# JOB
Set down the data below exactly; pictures stay out.

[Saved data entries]
·····

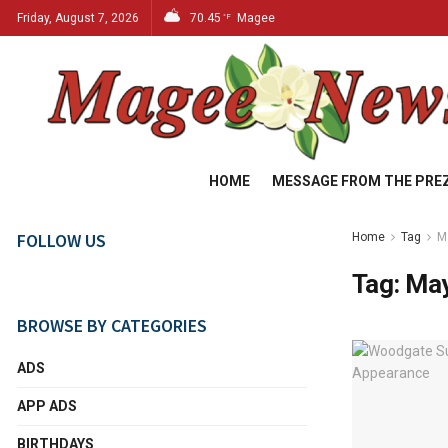
Friday, August 7, 2026
70.45
Magee
°F
HOME
MESSAGE FROM THE PRE
FOLLOW US
Home
Tag
M
Tag:
May
BROWSE BY CATEGORIES
ADS
APP ADS
BIRTHDAYS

·····

# SOLUTION TO THIS TASK
Friday, August 7, 2026
70.45
Magee
°F
HOME
MESSAGE FROM THE PRE
FOLLOW US
Home
Tag
M
Tag:
May
BROWSE BY CATEGORIES
ADS
APP ADS
BIRTHDAYS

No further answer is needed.